**Required actions:**
**1.** Please reproduce the Apertium daemon page verbatim from "Each program is" to "implemented yet though.".
**2.** Go on with the Apertium daemon page, writing on from its last sentence.

**Passage shown:**
..............................

Daemon
Keeping processes open and using them as daemons lets you avoid some startup time if you do a lot of short translation requests. This is useful if you want to use Apertium on a web server, where starting up all programs in the pipeline for every single request would lead to a lot of lag.
If you want a pre-packaged daemon solution, see Apertium services. This page gives details on how to use some of the same techniques yourself.
Background
Apertium is implemented as a set of separate programs, each performing their individual tasks separately, communicating in the Unix pipeline manner.
Each linguistic package contains a modes.xml file, which specifies which programs are invoked, in which order, and specifies the parameters and datafiles specific to that language pair. Each language pair can contain a number of modes; most of these are used for debugging each stage of the pipeline. At the moment, the modes are converted to a shell script, which is called by the apertium script.
Each program is also effectively implemented as a library; the main() function sets up the environment, parses arguments, and calls a function which performs the task at hand. One method of keeping daemons would be to call the programs through a C++ API, this has not been implemented yet though.
The method described below uses NUL flushing: we start each program as usual, but with an argument that tells it to flush output – and not exit – when it sees a NUL byte. We each text to the program with a NUL byte at the end, and get the output back without the program exiting.
NUL flushing
This section describes how to use the NUL flushing features.
bash
Here's a small set of scripts showing how to do NUL flushing in bash, using apertium-nn-nb as an example.

..............................

**Given data:**
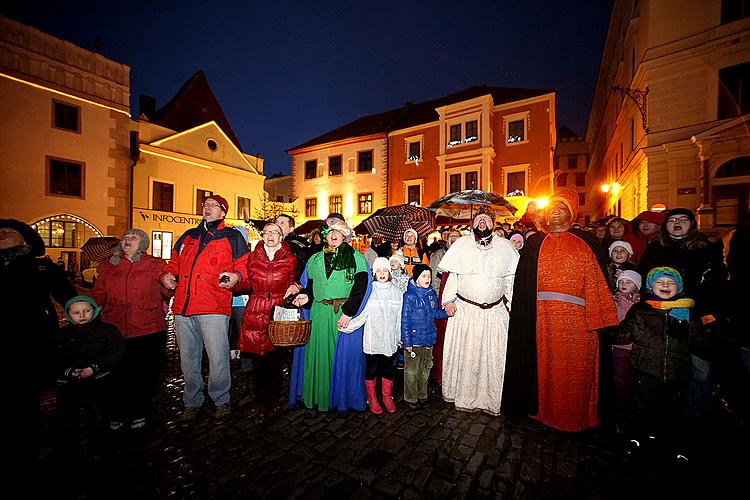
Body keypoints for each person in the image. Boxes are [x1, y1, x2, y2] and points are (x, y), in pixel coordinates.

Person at [502, 188, 619, 432]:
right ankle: (540, 411)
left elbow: (599, 285)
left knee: (574, 373)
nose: (555, 210)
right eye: (551, 207)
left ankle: (575, 417)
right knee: (542, 370)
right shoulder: (534, 243)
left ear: (572, 213)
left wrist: (601, 321)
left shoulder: (588, 242)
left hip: (578, 323)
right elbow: (522, 288)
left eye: (562, 207)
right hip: (540, 319)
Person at [160, 195, 249, 421]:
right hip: (183, 307)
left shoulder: (233, 237)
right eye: (205, 205)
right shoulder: (189, 235)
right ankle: (192, 400)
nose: (207, 208)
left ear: (223, 212)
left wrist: (235, 276)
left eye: (213, 206)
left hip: (213, 306)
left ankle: (221, 399)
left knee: (218, 357)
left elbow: (244, 266)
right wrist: (168, 274)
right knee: (188, 358)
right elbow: (174, 262)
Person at [1, 219, 76, 480]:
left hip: (31, 346)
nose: (2, 234)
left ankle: (24, 455)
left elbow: (68, 297)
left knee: (24, 404)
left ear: (25, 239)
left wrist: (86, 319)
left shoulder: (41, 266)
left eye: (9, 232)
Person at [638, 208, 727, 420]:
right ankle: (667, 413)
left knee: (700, 370)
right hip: (662, 316)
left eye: (683, 219)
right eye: (672, 220)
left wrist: (712, 313)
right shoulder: (655, 249)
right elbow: (643, 280)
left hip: (697, 316)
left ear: (691, 224)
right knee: (665, 369)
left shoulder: (706, 248)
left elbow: (718, 282)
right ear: (666, 226)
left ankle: (696, 415)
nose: (677, 223)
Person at [616, 267, 701, 463]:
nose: (665, 285)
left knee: (673, 412)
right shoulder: (642, 310)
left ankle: (675, 446)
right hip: (646, 370)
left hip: (676, 374)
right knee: (642, 408)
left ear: (678, 288)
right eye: (660, 282)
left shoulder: (687, 312)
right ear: (650, 286)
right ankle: (635, 439)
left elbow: (700, 342)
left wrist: (711, 333)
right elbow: (624, 333)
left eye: (670, 283)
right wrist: (603, 329)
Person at [439, 211, 519, 415]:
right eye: (478, 219)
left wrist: (512, 304)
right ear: (472, 223)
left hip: (495, 314)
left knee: (493, 358)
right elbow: (453, 276)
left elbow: (509, 279)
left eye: (486, 219)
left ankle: (491, 400)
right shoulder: (461, 244)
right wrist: (448, 300)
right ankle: (464, 398)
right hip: (467, 313)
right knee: (468, 356)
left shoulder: (505, 246)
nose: (482, 221)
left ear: (493, 223)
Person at [90, 228, 169, 430]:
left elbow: (165, 289)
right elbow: (99, 292)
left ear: (143, 243)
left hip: (147, 328)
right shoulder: (108, 265)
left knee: (143, 374)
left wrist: (169, 285)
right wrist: (89, 309)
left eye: (133, 237)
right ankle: (117, 412)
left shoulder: (155, 263)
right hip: (114, 328)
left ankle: (140, 411)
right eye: (126, 237)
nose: (128, 239)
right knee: (116, 374)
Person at [292, 217, 369, 412]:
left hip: (342, 314)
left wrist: (350, 312)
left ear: (345, 235)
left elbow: (361, 287)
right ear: (324, 235)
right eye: (329, 232)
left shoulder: (356, 257)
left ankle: (340, 399)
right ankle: (320, 397)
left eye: (338, 232)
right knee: (319, 355)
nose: (333, 235)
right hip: (319, 313)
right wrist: (304, 298)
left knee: (342, 357)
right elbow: (310, 288)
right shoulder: (315, 259)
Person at [234, 222, 297, 419]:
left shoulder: (290, 258)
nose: (270, 235)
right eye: (266, 232)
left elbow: (295, 281)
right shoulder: (252, 256)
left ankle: (274, 400)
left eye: (274, 232)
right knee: (258, 360)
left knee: (276, 359)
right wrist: (234, 283)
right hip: (256, 307)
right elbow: (246, 283)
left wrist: (295, 286)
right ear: (262, 236)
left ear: (281, 236)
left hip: (278, 309)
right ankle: (260, 402)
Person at [55, 295, 124, 457]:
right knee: (66, 416)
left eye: (87, 311)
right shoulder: (62, 334)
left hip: (97, 381)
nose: (82, 315)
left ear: (95, 310)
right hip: (69, 383)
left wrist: (95, 367)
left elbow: (115, 352)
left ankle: (99, 445)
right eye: (76, 312)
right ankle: (66, 447)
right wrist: (69, 371)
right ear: (68, 314)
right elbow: (55, 357)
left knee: (98, 413)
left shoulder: (108, 331)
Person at [341, 257, 403, 414]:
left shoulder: (397, 293)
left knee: (388, 368)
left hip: (390, 340)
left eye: (385, 270)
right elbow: (362, 315)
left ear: (389, 272)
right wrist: (347, 326)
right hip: (373, 339)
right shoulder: (370, 292)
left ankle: (387, 397)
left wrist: (398, 337)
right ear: (374, 273)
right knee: (372, 369)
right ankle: (372, 398)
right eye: (378, 271)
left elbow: (399, 317)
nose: (382, 274)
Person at [401, 264, 450, 408]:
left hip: (428, 339)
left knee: (425, 369)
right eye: (423, 276)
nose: (427, 279)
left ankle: (422, 394)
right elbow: (405, 320)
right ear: (416, 278)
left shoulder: (431, 294)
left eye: (429, 276)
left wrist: (446, 312)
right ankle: (411, 398)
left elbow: (435, 313)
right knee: (411, 371)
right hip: (414, 341)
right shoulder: (409, 296)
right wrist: (407, 342)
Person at [611, 270, 642, 425]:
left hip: (635, 345)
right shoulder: (615, 299)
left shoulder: (640, 303)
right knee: (620, 376)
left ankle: (630, 402)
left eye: (629, 282)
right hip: (619, 344)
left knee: (632, 376)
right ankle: (619, 405)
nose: (624, 284)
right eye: (621, 282)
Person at [277, 214, 310, 279]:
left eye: (282, 223)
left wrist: (297, 284)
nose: (277, 225)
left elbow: (303, 269)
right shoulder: (269, 243)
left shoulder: (296, 246)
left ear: (291, 229)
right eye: (276, 222)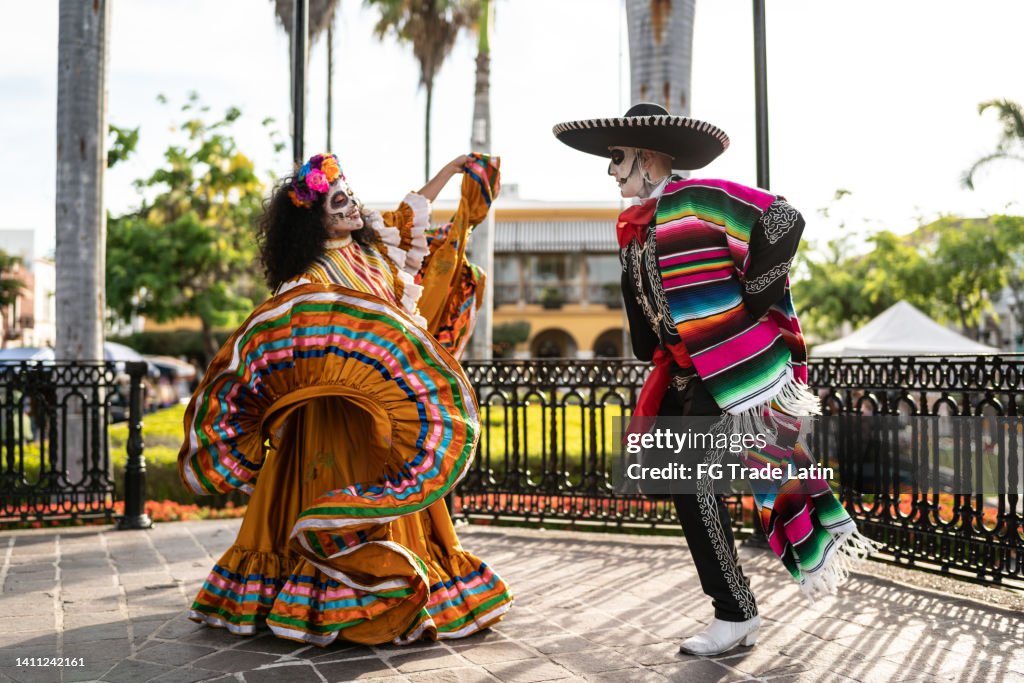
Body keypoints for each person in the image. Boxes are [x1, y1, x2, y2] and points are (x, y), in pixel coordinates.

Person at [553, 103, 875, 656]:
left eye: (618, 159)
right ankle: (737, 609)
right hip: (683, 373)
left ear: (651, 159)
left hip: (727, 365)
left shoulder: (700, 198)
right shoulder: (634, 228)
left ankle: (736, 613)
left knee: (693, 480)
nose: (611, 171)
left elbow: (783, 219)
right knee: (682, 486)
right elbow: (645, 308)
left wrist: (756, 293)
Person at [178, 152, 512, 646]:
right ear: (316, 219)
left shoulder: (375, 254)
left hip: (378, 417)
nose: (353, 207)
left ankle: (400, 582)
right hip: (330, 421)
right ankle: (341, 594)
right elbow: (286, 335)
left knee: (395, 493)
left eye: (350, 196)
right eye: (340, 202)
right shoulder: (308, 280)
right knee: (334, 491)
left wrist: (454, 167)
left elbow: (413, 207)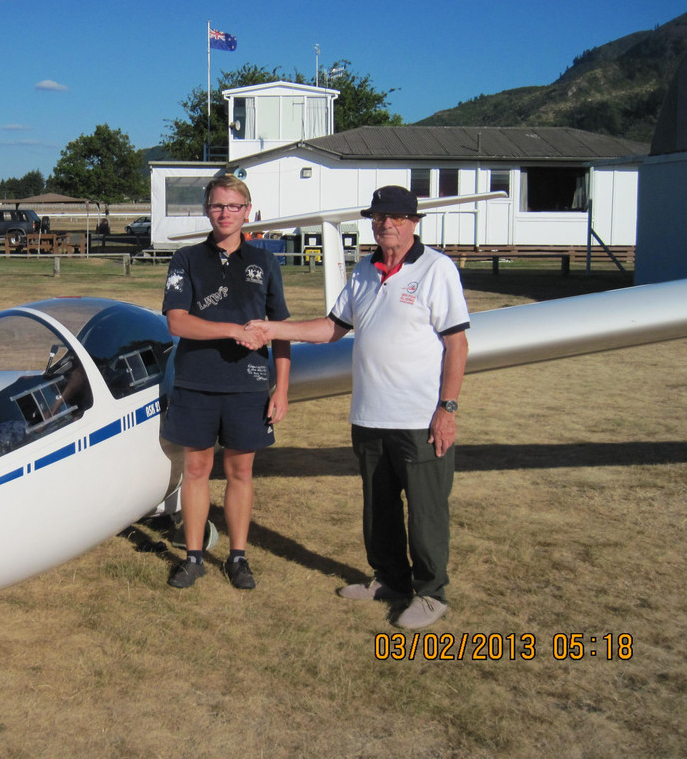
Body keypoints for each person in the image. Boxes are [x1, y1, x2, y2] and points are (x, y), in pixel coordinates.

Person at [247, 185, 468, 628]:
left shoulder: (437, 268)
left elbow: (457, 342)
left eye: (397, 217)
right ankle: (389, 580)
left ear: (414, 222)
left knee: (425, 512)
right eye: (379, 217)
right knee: (378, 508)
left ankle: (430, 593)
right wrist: (273, 328)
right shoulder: (365, 271)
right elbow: (332, 327)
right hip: (368, 415)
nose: (387, 224)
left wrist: (447, 408)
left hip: (419, 418)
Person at [161, 174, 291, 590]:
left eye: (234, 206)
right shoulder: (185, 259)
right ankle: (194, 556)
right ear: (206, 210)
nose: (225, 213)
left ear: (246, 212)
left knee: (240, 471)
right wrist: (233, 330)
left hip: (249, 385)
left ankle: (238, 558)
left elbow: (280, 330)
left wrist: (282, 388)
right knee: (196, 470)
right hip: (196, 382)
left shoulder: (266, 262)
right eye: (218, 206)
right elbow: (177, 321)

..............................

**Responses to the exercise:**
**1.**
Each program is also effectively implemented as a library; the main() function sets up the environment, parses arguments, and calls a function which performs the task at hand. One method of keeping daemons would be to call the programs through a C++ API, this has not been implemented yet though.

**2.**
This is the "daemon"/server script:
#!/bin/bash # file: daemon rm -f to from mkfifo to from while true; do lt-proc -zwe nn-nb.automorf-no-cp.bin <to >from & pid=$! # Ensure the fifo's are open for the duration of the lt-proc process: exec 3>to exec 4<from wait $pid echo "restarting..." 1>&2 done
This is the "client" script:
#!/bin/bash # file: client exec 3>to exec 4<from cat >&3 echo -e '\0' >&3 while read -rd '' <&4; do echo -n "$REPLY"; break; done
From the apertium-nn-nb directory, try running ./server in one terminal, then in another terminal, in the same directory, do
echo Det der med krikar og krokar|apertium-destxt |./client
python3
Here's a small example in Python 3, using just two programs and hardcoded paths for simplicity:
#!/usr/bin/env python3 import os from subprocess import Popen, PIPE class translator(): def __init__(self): self.pipeBeg = Popen(["lt-proc", "-z", "-e", "-w", "/l/n/nn-nb.automorf-no-cp.bin"], stdin=PIPE, stdout=PIPE) self.pipeEnd = Popen(["cg-proc", "-z", "-w", "/l/n/nn-nb.rlx.bin"], stdin=self.pipeBeg.stdout, stdout=PIPE) def translate(self, string): bstring = string if type(string) == type(''): bstring = bytes(string, 'utf-8') self.pipeBeg.stdin.write(bstring) self.pipeBeg.stdin.write(b'\0') self.pipeBeg.stdin.flush() char = self.pipeEnd.stdout.read(1) output = [] while char and char != b'\0': output.append(char) char = self.pipeEnd.stdout.read(1) return b"".join(output) t = translator() print(t.translate("Det der med krikar og krokar[][\n]").decode('utf-8')) print(t.translate("Eg veit jo kva ein krok er,[][\n]").decode('utf-8')) print(t.translate("men kva er ein krik?[][\n]").decode('utf-8')) print(t.translate("Munk peikte på ein krik.[][\n]").decode('utf-8')) print(t.translate("– Det er ein krik, sa han.[][\n]").decode('utf-8'))
The init function builds up the pipeline. Note the -z argument is given to both lt-proc and cg-proc – the other arguments are the ones used in the modes.xml of the language pair.
The [][\n] is needed because the tools expect the NUL byte to appear after a blank (if you try without it, you'll see the last word get swallowed up). In a real example, you should run natural language text through apertium-destxt (or -deshtml) first. The formatters have a low enough startup time that you don't need to keep their processes open.
Below is an example wrapper function does the deformatting and reformatting:
def translateHTML(self, string): bstring = string if type(string) == type(''): bstring = bytes(string, 'utf-8') deformat = Popen("apertium-deshtml", stdin=PIPE, stdout=PIPE) deformat.stdin.write(bstring) translated = self.translate(deformat.communicate()[0]) reformat = Popen("apertium-rehtml", stdin=PIPE, stdout=PIPE) reformat.stdin.write(translated) return reformat.communicate()[0] # […] print(t.translateHTML("– <em>Det</em> er ein krik, sa han").decode('utf-8'))
History
User:Wynand.winterbach, who developed apertium-dbus, started work towards daemon-like operation, adding the NUL flush option to lt-proc. User:Deadbeef added options to other apertium programs during GsoC 2009.
Ideas
- Transfer, interchunk, and postchunk should reread the variables section (optimally, caching the location in the XML file on the first read).
- Reuse thread.c from memcached to handle worker threads
- Read the modes.xml file directly, and generate the pipeline from it
- apertium-apy does this
- Where possible, link to the apertium functions directly, rather than spawning separate processes (though that will still be required by some language modes)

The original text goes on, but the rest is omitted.